_Texte à lire_
En tête, la qualité des livrables s’impose comme le facteur décisif, suivie du prix et de la création de valeur. Viennent ensuite le respect des délais, la prise en compte des critères RSE et enfin la capacité à travailler à distance, désormais considérée comme un standard plutôt qu’un facteur différenciant.
Cette hiérarchisation montre la professionnalisation croissante des Acheteurs, qui cherchent à équilibrer performance économique et rigueur opérationnelle, tout en valorisant la contribution réelle du prestataire au projet.
Le prix demeure important, mais il n’est plus le premier levier de choix car les Directions Achats privilégient avant tout la fiabilité et la qualité d’exécution.
La transparence reste également une dimension clé du pilotage : 88 % des entreprises déclarent communiquer les critères de performance à leurs prestataires, une pratique qui favorise une relation plus partenariale et une meilleure compréhension des attentes mutuelles.
Enfin, la question de la rémunération au résultat reste marginale : 85 % des Acheteurs ne favorisent pas le recours au “success fees”, préférant des modèles contractuels plus stables et prévisibles.

_Consigne_
D'après le texte sur le choix des prestataires, quelle part des entreprises déclare communiquer les critères de performance à ses prestataires ?

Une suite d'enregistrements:

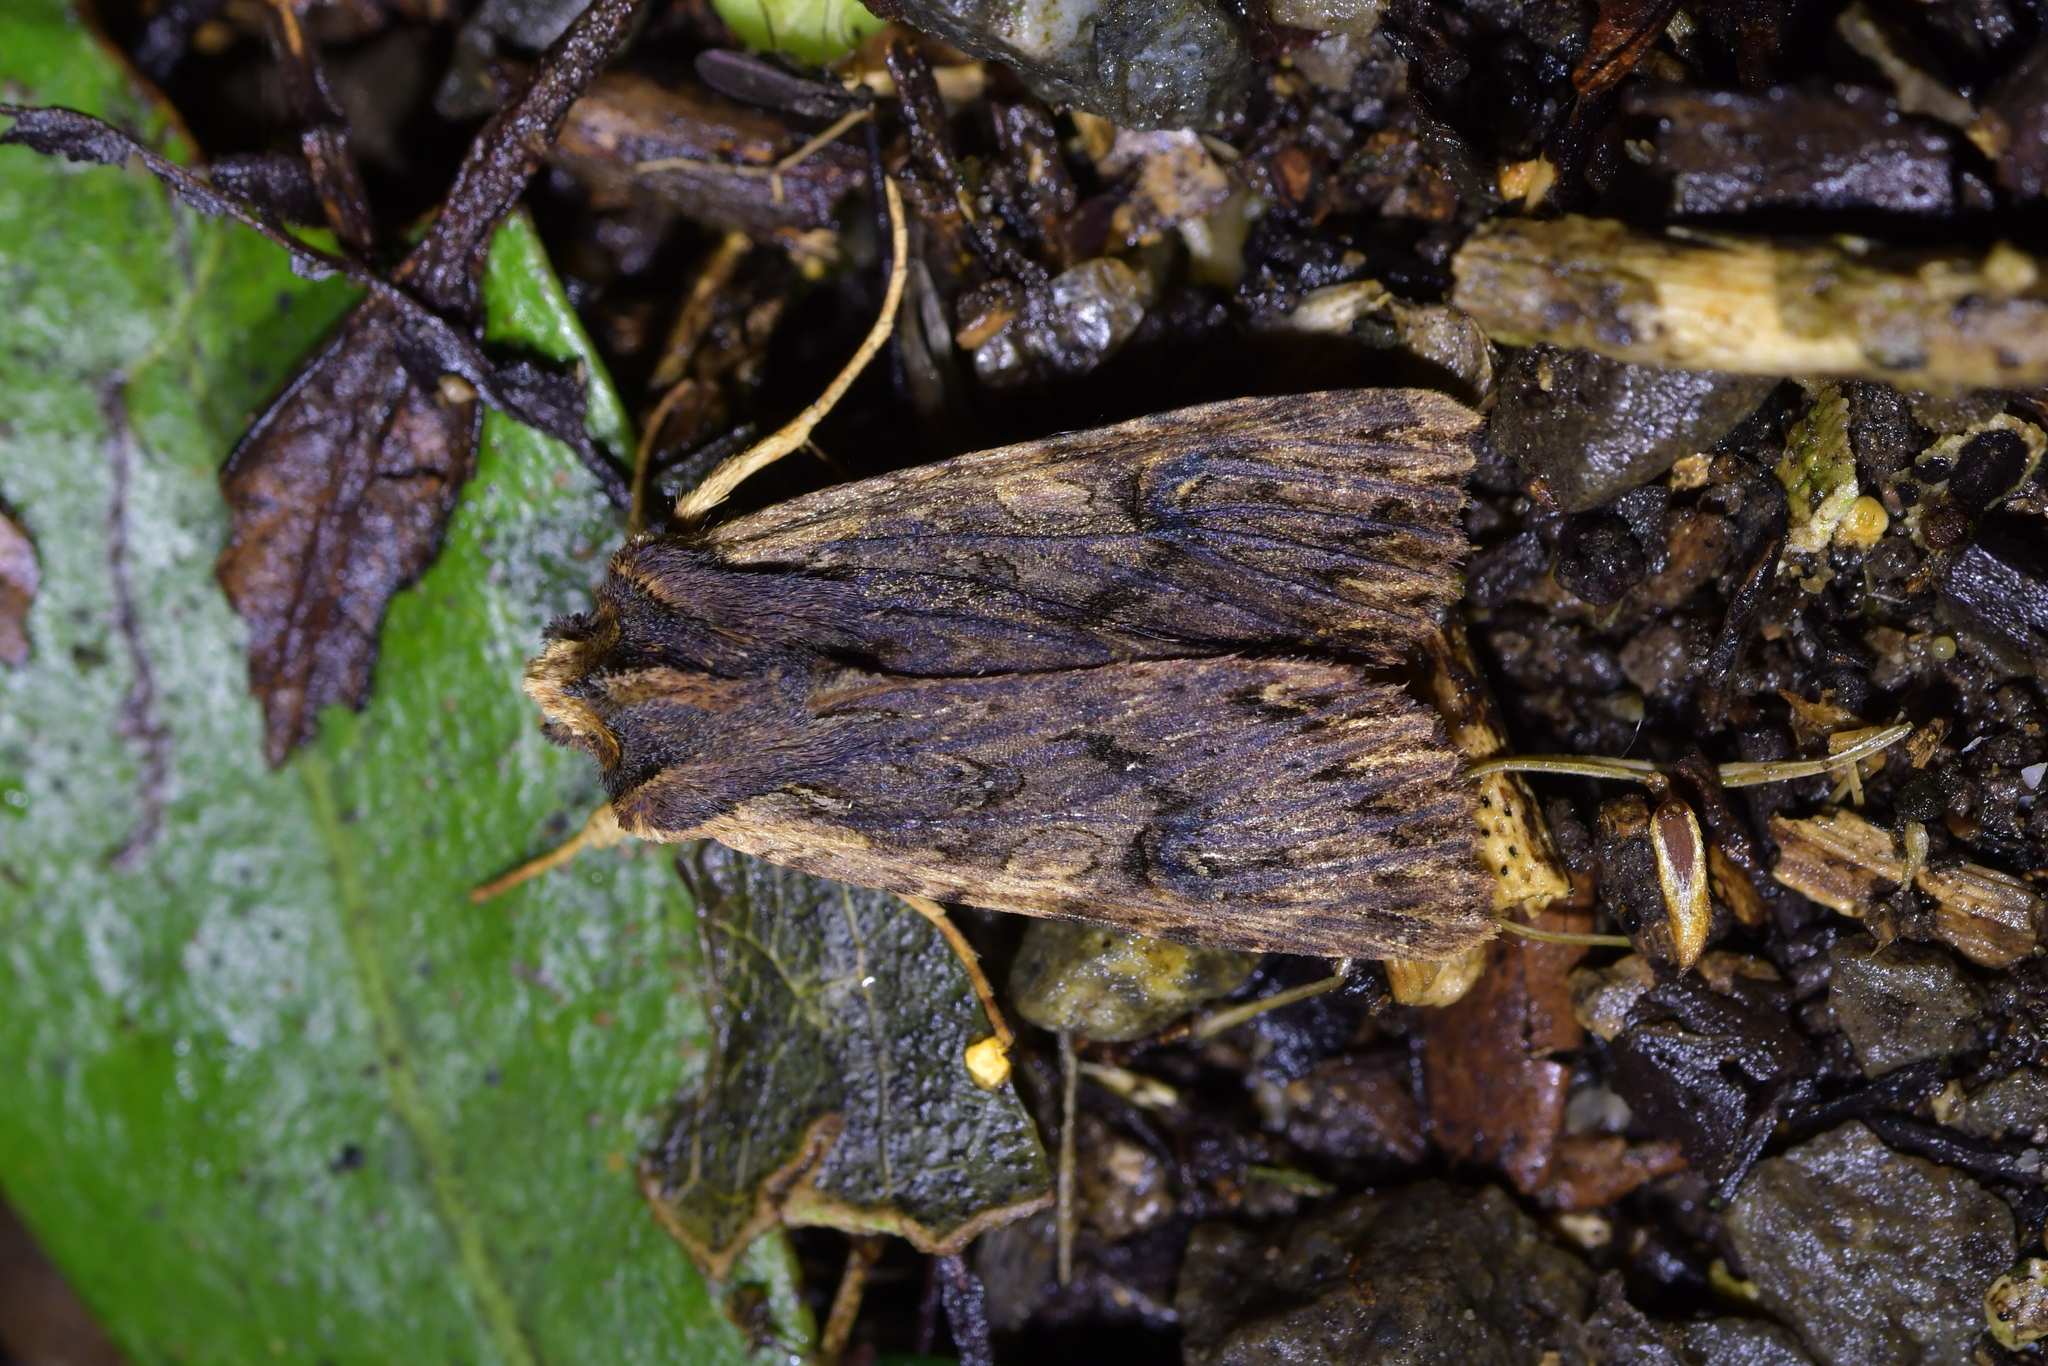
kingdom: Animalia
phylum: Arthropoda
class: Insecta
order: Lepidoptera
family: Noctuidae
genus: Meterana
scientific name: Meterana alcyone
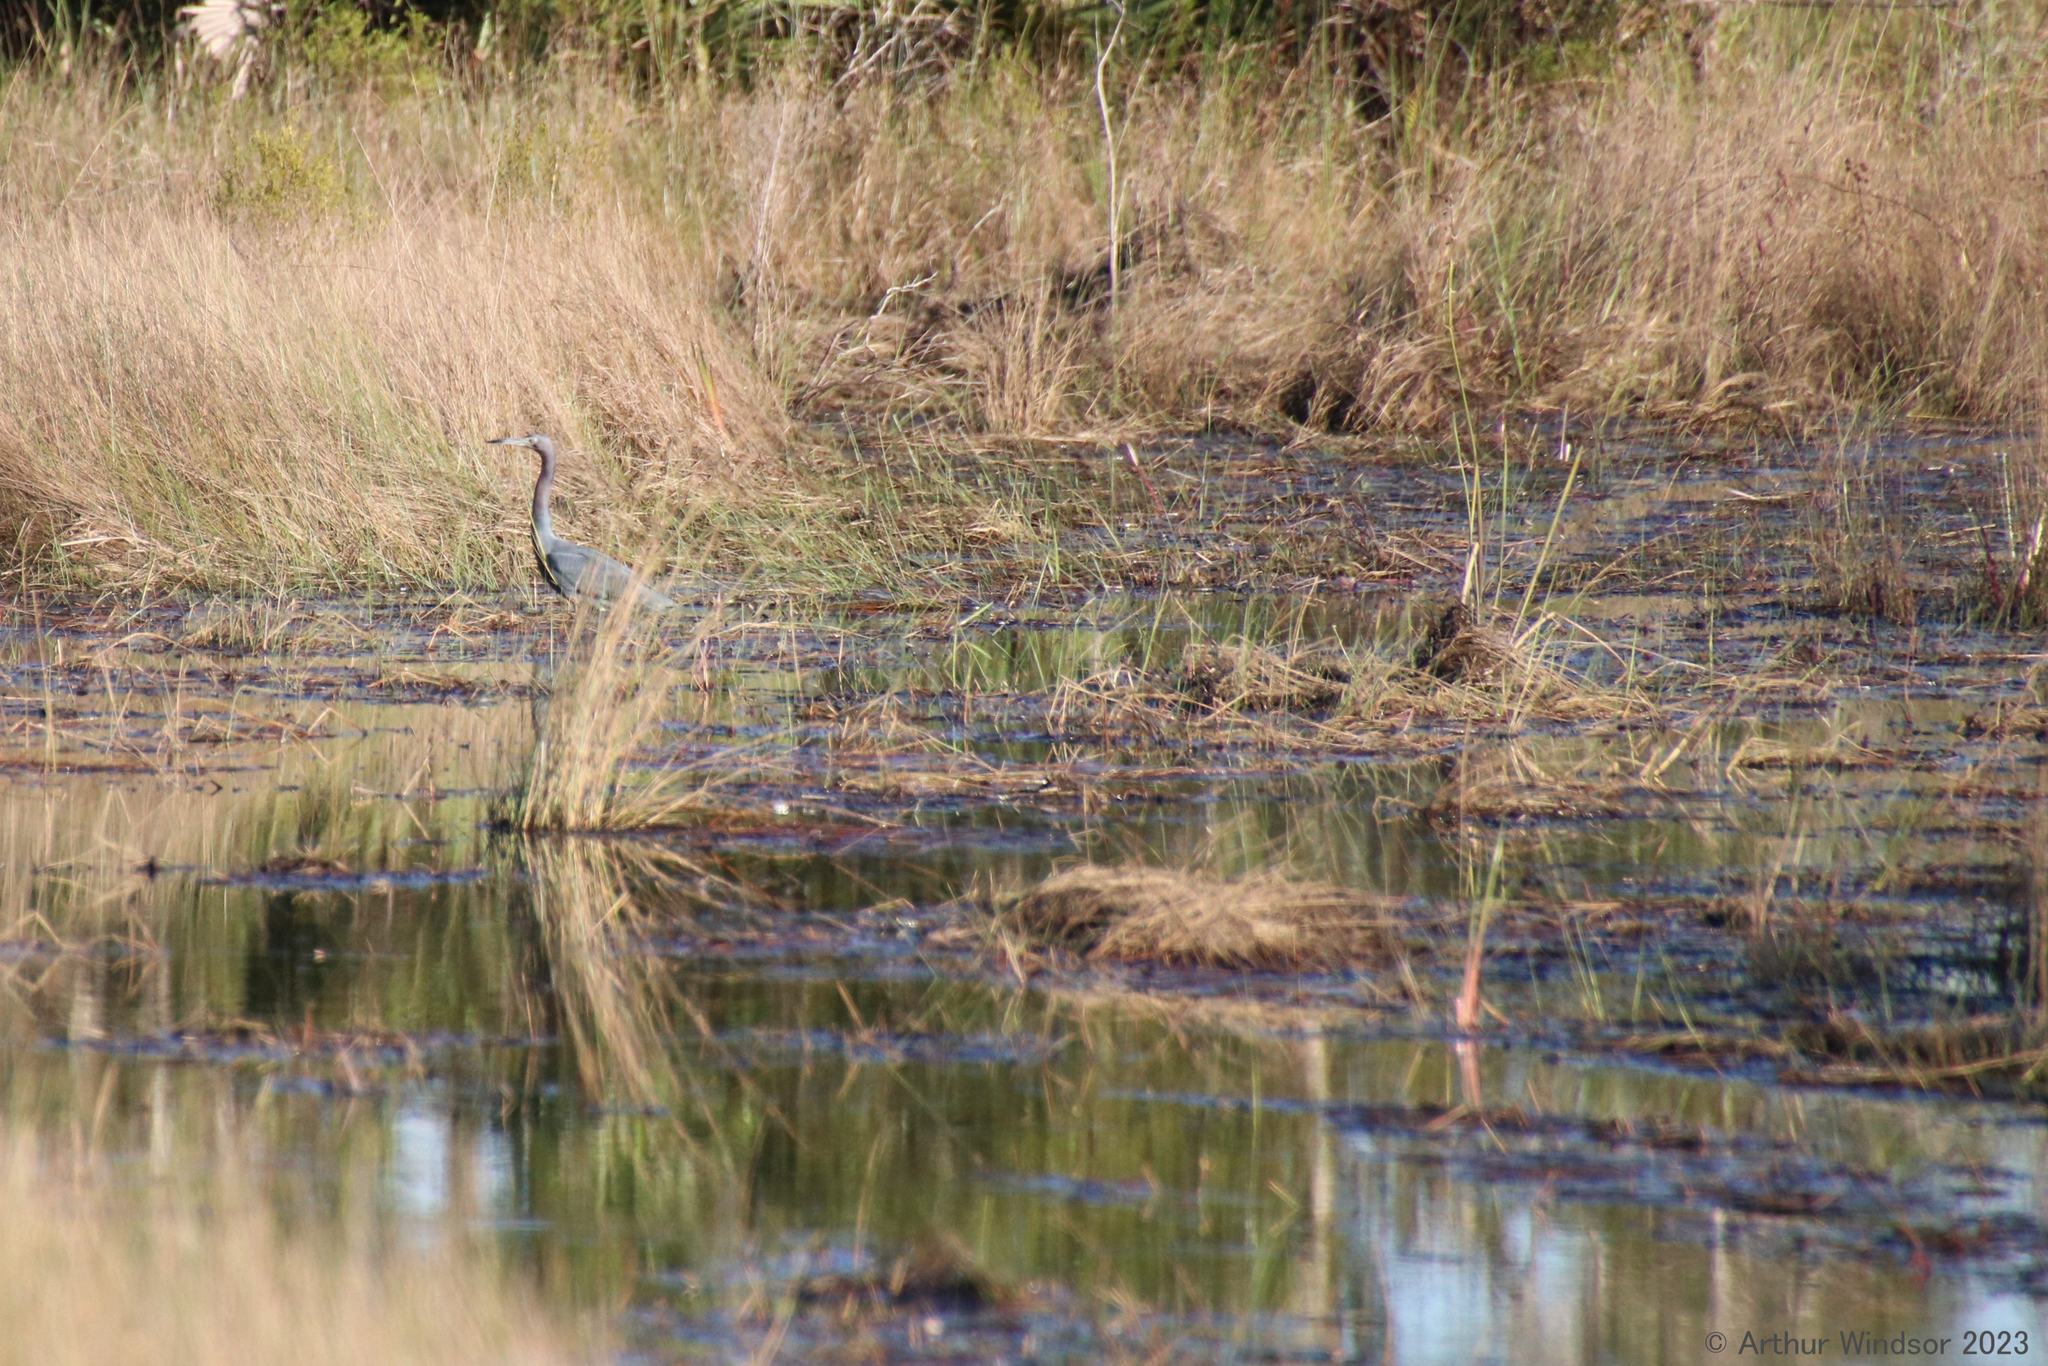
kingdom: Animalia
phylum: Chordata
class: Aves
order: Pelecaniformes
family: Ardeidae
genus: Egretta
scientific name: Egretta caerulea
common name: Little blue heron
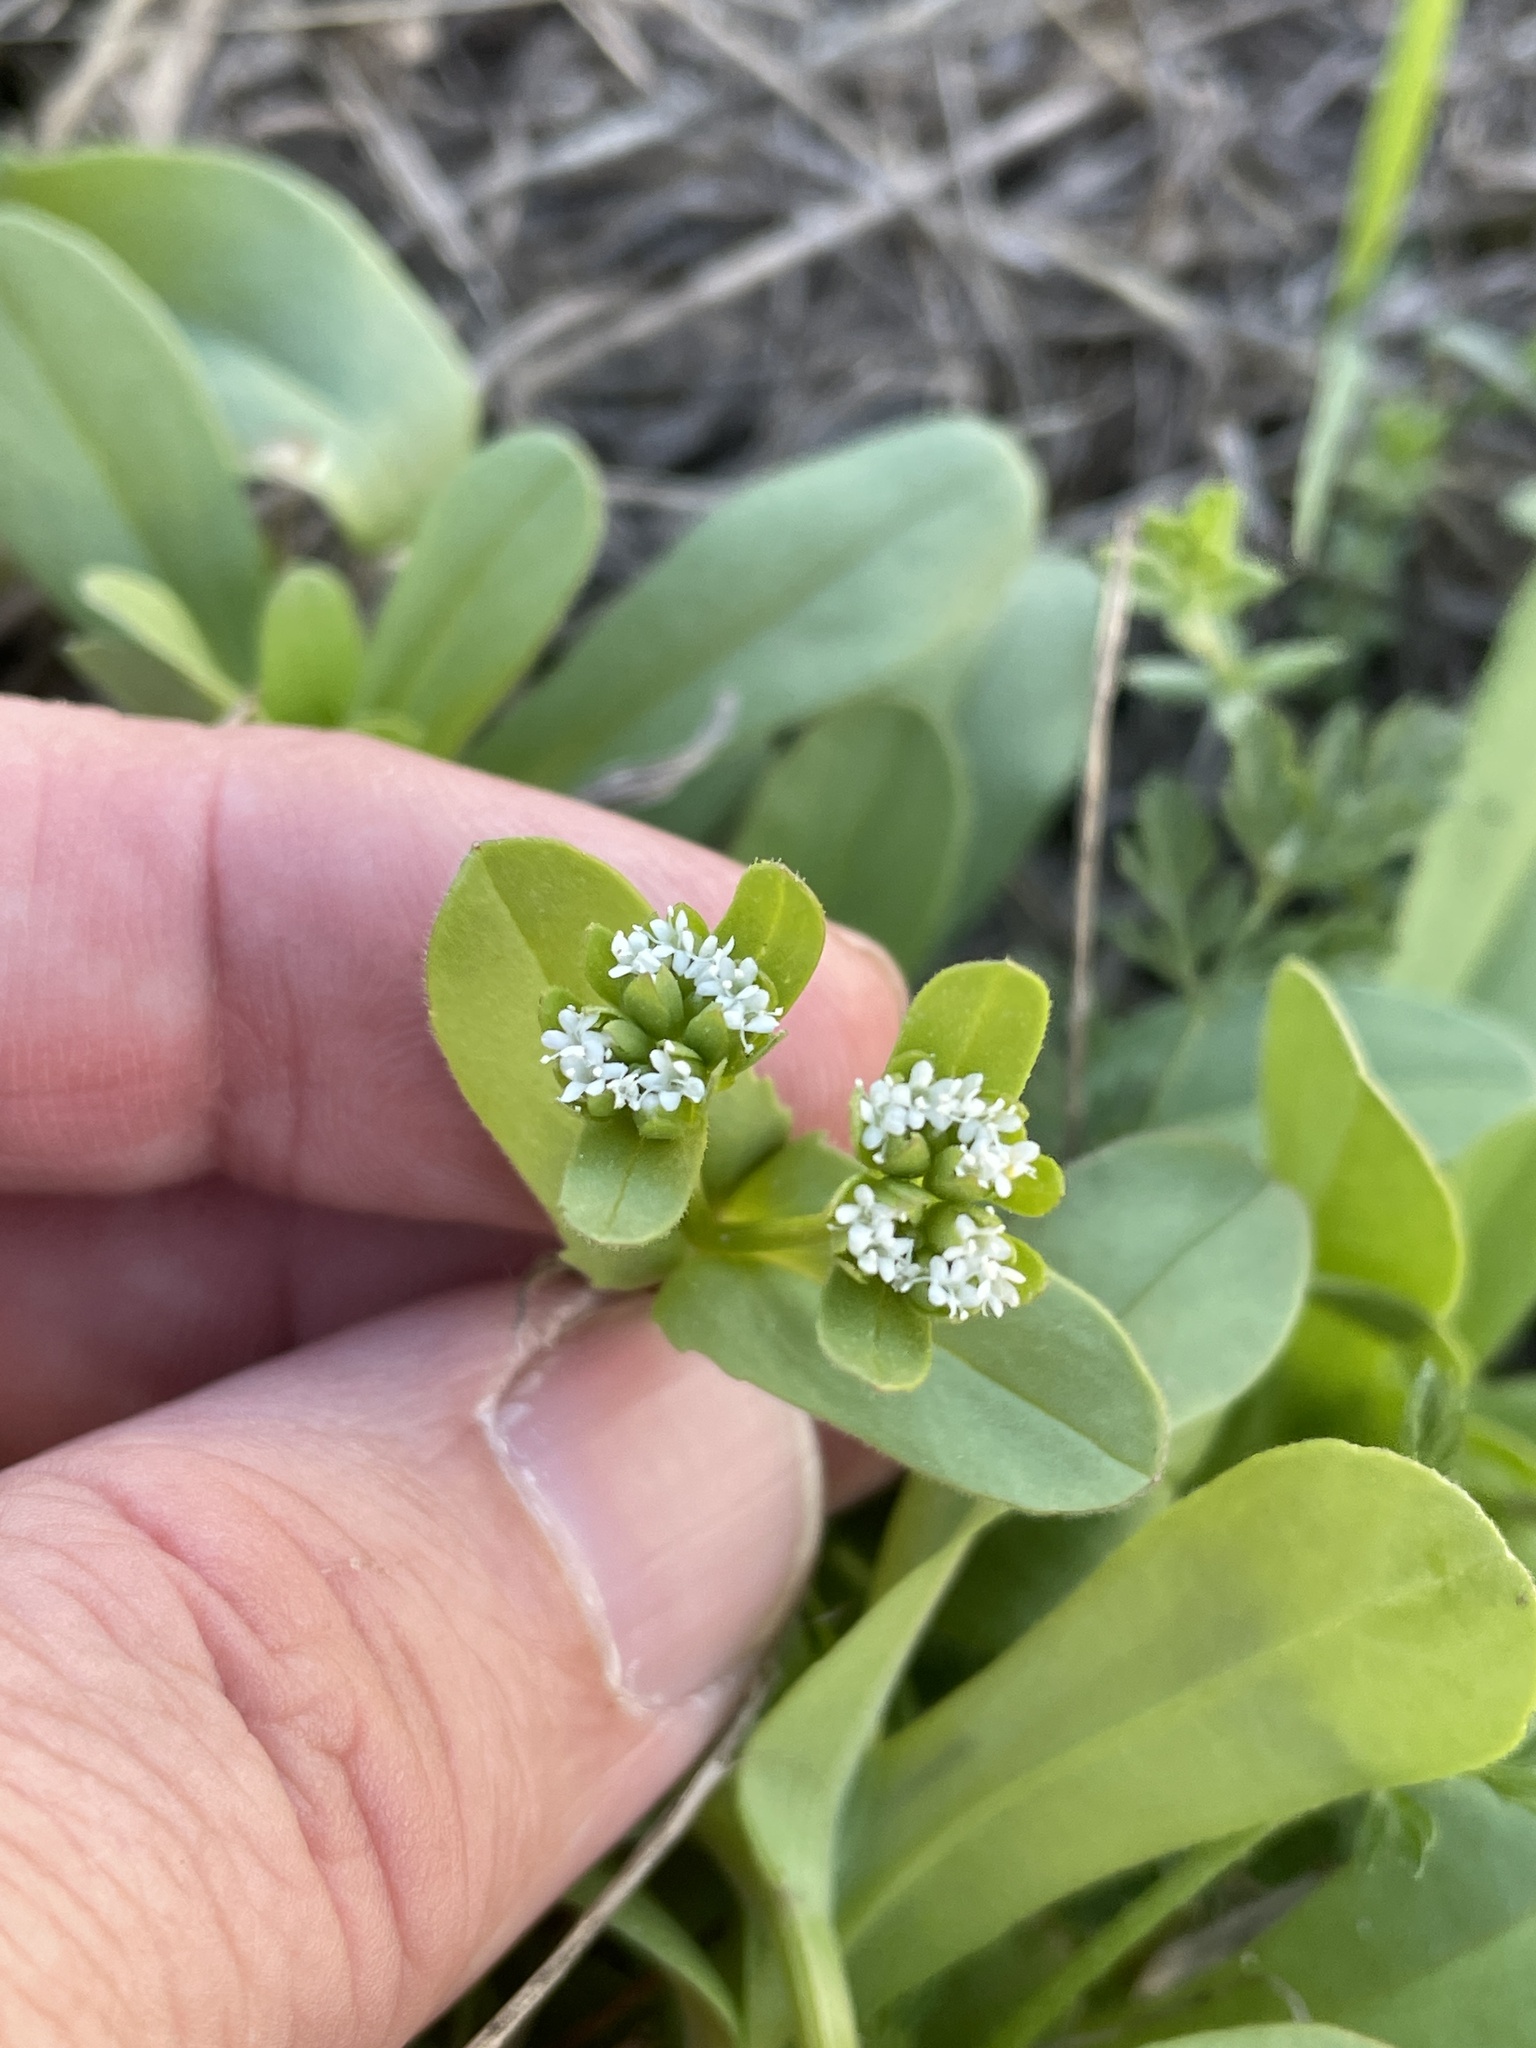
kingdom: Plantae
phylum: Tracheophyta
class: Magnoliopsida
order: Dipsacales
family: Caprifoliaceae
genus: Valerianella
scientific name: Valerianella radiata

_Corrigé_
88 % des entreprises.